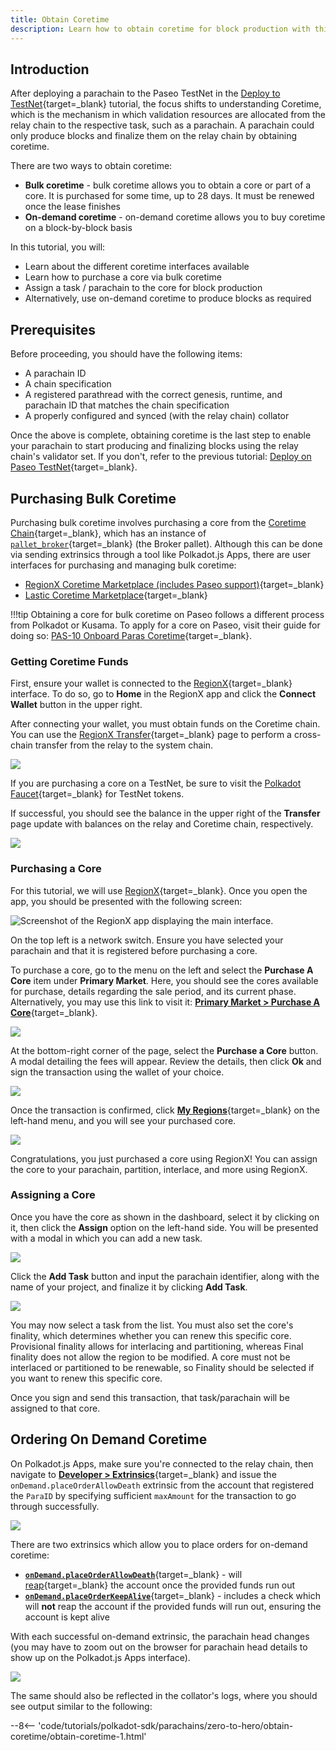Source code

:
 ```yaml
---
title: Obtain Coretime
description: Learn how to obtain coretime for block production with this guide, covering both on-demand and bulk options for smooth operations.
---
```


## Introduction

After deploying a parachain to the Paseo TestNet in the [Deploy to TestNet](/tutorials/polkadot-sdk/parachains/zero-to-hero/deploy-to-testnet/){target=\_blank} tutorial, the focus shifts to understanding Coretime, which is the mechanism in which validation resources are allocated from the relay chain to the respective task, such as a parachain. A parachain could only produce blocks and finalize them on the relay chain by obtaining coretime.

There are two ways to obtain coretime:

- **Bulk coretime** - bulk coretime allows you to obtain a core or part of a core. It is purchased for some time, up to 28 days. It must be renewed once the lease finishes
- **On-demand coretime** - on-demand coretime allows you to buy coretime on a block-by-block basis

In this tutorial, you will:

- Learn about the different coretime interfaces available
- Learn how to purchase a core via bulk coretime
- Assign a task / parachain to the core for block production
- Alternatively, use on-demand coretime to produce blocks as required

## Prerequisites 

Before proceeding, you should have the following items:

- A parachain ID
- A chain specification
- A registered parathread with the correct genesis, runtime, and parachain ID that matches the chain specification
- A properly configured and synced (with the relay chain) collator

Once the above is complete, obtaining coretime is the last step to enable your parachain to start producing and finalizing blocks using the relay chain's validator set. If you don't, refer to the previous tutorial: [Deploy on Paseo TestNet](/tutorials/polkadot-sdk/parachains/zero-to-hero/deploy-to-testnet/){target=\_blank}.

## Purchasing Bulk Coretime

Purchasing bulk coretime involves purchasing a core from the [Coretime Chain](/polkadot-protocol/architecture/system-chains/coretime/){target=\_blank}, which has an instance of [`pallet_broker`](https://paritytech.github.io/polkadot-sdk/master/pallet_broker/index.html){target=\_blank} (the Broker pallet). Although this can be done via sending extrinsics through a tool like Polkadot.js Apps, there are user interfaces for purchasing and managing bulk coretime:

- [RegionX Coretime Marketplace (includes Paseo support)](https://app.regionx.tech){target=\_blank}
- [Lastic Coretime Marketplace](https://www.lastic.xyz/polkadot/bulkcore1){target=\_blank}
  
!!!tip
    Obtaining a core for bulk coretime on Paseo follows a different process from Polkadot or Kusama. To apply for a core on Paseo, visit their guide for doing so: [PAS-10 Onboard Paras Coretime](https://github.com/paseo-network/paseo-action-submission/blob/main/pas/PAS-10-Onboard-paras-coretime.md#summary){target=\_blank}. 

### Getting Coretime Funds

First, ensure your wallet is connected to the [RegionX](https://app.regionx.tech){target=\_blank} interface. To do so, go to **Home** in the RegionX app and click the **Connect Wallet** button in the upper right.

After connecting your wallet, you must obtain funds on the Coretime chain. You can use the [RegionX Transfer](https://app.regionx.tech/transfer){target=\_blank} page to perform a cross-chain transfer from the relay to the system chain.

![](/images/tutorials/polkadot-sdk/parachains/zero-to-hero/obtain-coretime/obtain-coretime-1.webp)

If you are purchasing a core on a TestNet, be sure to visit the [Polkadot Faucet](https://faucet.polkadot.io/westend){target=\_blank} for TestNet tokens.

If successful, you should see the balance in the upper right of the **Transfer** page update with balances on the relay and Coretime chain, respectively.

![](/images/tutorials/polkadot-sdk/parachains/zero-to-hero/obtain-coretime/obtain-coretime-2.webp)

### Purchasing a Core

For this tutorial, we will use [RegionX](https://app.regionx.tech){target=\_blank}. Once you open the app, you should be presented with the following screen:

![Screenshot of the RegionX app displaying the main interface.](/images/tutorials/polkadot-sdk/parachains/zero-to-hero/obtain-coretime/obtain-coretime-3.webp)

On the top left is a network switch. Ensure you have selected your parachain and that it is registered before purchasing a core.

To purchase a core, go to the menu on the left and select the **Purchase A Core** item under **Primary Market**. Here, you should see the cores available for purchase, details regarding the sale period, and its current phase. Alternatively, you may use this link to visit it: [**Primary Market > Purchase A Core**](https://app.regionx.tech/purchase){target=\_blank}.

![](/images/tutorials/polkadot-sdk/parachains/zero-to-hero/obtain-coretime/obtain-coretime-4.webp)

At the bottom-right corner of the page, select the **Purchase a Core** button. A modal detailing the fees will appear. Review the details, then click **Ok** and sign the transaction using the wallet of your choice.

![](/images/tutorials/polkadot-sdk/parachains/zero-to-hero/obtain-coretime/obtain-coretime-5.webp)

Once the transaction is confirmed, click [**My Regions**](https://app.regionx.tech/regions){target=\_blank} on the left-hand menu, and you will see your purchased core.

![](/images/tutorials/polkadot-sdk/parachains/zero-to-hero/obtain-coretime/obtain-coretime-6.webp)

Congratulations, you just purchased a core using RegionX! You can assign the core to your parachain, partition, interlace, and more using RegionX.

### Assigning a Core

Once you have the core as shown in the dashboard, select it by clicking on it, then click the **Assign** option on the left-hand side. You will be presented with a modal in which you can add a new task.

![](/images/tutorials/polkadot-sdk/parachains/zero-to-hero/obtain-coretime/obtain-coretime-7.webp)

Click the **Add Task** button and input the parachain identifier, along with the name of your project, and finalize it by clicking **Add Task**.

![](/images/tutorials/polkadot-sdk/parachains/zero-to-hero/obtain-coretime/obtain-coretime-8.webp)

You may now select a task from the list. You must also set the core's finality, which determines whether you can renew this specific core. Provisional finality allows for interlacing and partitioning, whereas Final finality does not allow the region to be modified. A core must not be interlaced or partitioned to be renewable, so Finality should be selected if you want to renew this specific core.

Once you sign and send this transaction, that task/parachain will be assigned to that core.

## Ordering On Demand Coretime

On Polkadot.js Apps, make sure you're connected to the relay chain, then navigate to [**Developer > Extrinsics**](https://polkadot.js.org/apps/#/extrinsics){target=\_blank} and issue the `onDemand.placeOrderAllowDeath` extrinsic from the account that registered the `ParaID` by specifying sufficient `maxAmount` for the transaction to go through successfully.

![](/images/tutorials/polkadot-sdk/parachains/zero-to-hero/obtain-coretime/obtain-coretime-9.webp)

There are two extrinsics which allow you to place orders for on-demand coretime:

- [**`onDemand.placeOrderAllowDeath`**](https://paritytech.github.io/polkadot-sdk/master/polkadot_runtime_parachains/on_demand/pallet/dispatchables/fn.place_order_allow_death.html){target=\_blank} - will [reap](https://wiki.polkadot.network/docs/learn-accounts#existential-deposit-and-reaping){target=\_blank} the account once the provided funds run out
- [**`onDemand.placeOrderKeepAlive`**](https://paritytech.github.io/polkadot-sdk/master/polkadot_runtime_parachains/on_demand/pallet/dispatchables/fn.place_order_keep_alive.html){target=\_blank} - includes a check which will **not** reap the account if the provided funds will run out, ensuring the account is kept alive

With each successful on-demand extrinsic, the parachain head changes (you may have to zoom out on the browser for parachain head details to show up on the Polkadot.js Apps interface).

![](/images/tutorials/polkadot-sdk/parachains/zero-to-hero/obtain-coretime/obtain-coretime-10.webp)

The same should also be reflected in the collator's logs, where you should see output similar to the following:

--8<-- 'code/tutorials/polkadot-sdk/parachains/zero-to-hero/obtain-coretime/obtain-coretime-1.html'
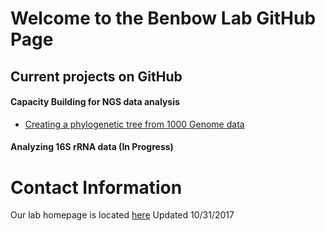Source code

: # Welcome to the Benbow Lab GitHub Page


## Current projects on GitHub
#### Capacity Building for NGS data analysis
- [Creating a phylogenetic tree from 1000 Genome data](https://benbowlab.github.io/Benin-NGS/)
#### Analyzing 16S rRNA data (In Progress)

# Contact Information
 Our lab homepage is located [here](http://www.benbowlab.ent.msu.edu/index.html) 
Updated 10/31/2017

——

**What you will do:**
Return exactly the lines above from the line that has "After connecting your" through the line that has "### Purchasing a Core", inclusive, and nothing else.

**Solution to this exercise:**
After connecting your wallet, you must obtain funds on the Coretime chain. You can use the [RegionX Transfer](https://app.regionx.tech/transfer){target=\_blank} page to perform a cross-chain transfer from the relay to the system chain.

![](/images/tutorials/polkadot-sdk/parachains/zero-to-hero/obtain-coretime/obtain-coretime-1.webp)

If you are purchasing a core on a TestNet, be sure to visit the [Polkadot Faucet](https://faucet.polkadot.io/westend){target=\_blank} for TestNet tokens.

If successful, you should see the balance in the upper right of the **Transfer** page update with balances on the relay and Coretime chain, respectively.

![](/images/tutorials/polkadot-sdk/parachains/zero-to-hero/obtain-coretime/obtain-coretime-2.webp)

### Purchasing a Core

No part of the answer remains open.